Exercise objective – Give the number of lines in the records below that include "begin". Reply with that number alone.

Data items
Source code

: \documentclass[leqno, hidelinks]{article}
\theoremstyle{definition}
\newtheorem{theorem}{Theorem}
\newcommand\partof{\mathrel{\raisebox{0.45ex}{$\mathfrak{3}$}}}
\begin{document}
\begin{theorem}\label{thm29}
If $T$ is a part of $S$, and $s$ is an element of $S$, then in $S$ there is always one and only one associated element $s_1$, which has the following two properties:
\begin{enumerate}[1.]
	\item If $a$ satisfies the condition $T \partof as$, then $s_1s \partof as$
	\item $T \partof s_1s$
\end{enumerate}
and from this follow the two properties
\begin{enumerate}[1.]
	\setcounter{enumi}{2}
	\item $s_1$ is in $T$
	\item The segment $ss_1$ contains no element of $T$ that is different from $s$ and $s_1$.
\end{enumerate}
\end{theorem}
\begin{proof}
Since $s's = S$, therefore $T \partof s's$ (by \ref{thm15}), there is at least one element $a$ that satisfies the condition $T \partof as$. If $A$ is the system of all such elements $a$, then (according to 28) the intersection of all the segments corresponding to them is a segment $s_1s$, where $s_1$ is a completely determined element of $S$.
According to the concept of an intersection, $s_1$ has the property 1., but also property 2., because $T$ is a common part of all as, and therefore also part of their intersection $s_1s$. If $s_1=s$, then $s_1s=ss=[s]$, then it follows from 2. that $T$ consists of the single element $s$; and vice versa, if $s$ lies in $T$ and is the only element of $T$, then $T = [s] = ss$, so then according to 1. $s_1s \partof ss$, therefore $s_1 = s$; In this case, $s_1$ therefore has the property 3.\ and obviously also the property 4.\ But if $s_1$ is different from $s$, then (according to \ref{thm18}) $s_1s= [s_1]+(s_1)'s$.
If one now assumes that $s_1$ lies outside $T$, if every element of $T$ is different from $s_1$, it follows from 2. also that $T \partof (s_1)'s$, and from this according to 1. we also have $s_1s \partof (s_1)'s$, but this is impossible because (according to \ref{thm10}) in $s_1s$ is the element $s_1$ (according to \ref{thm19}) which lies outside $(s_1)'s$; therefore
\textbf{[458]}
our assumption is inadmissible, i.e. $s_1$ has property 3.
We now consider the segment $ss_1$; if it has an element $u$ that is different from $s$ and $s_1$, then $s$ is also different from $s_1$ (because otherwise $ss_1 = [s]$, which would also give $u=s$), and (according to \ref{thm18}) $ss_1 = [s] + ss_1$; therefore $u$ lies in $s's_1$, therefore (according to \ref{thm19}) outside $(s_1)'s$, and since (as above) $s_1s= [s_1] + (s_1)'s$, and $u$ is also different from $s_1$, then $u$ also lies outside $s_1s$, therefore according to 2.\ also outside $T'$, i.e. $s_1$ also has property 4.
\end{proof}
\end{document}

Response area – 5